The second method involves watching a video. To activate the video, the user simply reaches out and grabs it. Originally, my intention was for the video to play when touched, but I ran into issues on the development side, so I opted for the grabbing motion instead.
The third method involves interacting with a 3D model, in this case a model of the Oculus Rift headset. The user can reach out and grab it to move it around. Grabbing with two hands allows the user to rotate the model in different directions. This method is much more interactive and hands-on that the first two methods, and offered a unique experience with the Meta, vs. other AR viewers which tend to be much more static.
In total, I tested the app with six different users. Each was an employee from Quarry. For each test, I began by explaining what the Meta is, and the purpose of the app we were testing. I helped them get settled with the headset and then open the app. After waiting for the calibration to complete, I would make sure they were seeing what they are supposed to. Then, I guided them through each of the three methods. If the user ran into any problems or was confused as to what to do next, I provided further guidance.

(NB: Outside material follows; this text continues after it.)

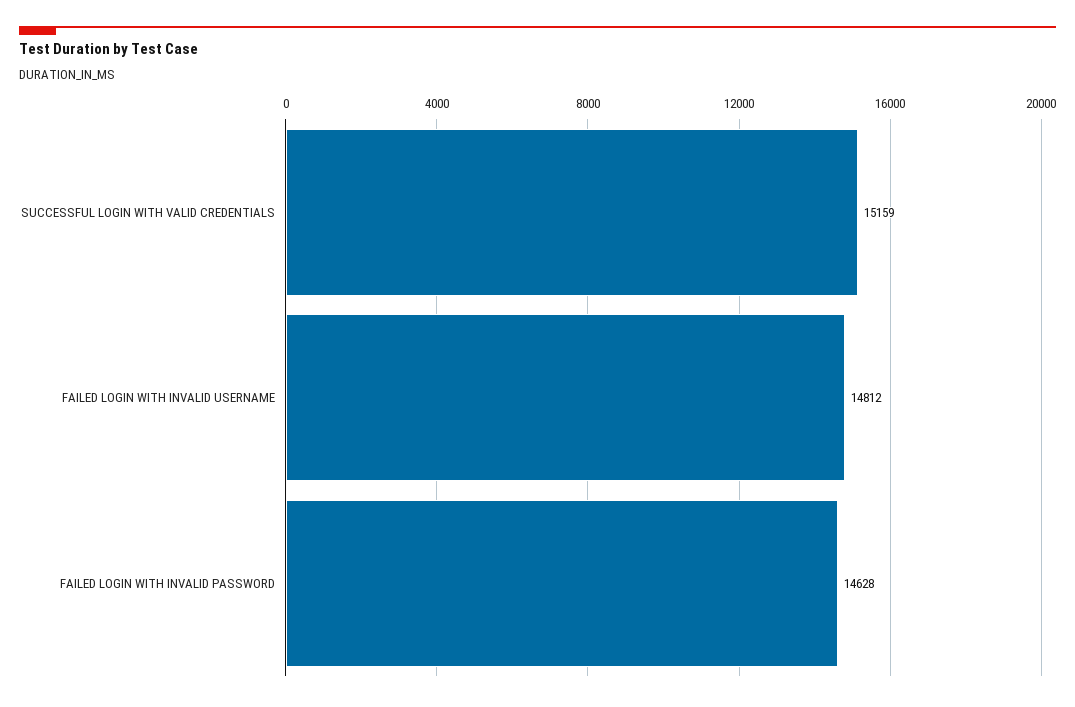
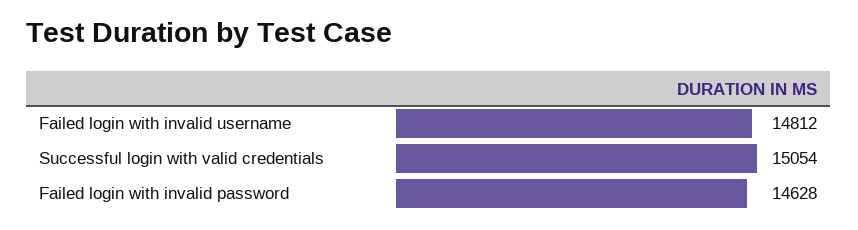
SUCCESSFUL LOGIN WITH VALID CREDENTIALS: 15159 -> 15054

Unfortunately, in a few cases the Meta did not work properly for some of the methods, resulting in the need to skip them. Once all the tasks were completed, I gave the user a bit of time to play with the app before concluding the test, and then gave them a survey to fill out. The results of this survey and the notes I took during the tests are presented in my attached report.
User Testing Results
During testing, I noted several pain points. There were a few occasions where at least one of the methods wouldn’t work properly. Another major issue was that the users often weren’t aware of what exactly they needed to do for each method. Based on my instructions, they were often able to activate the video and interact with the 3D model with a grabbing motion. On the other hand, they didn’t know how far they had to reach out in order to interact with the virtual items.
One user told me that there wasn’t enough visual feedback based on their actions, and that more visual cues would be helpful to know what exactly to do.
While the attached report shares the details of my usability testing, here are some quick highlights of what I learned:
These results went against my original assumptions. I was surprised that users found the video most informative. I thought that the 3D model of the Oculus might be the most informative, but users found that method to be the most difficult to interact with.
One of the participants brought up something I hadn’t thought of while I was creating the Meta app. They said that if there had been more visual feedback on what to do next, then I wouldn’t have had to guide the users so explicitly through each task.
Overall, from my usability testing with the Meta I’ve found that there are still a few factors that hinder the user experience of the product that cannot be fixed through app development alone. Some hardware issues including inconsistent hand-gesture recognition and the size of the viewport prevented users from being able to complete tasks quickly, or to complete them at all in some cases. For anyone who wants to pursue app development for the Meta, it is important to remember that users need visual feedback from the virtual interface, as mentioned above.
Since AR headsets are an emerging technology, it is important to design with first-time users in mind. They will need explicit instruction on how to interact with this virtual environment, and they will need feedback from the interface to know when they’ve completed a task.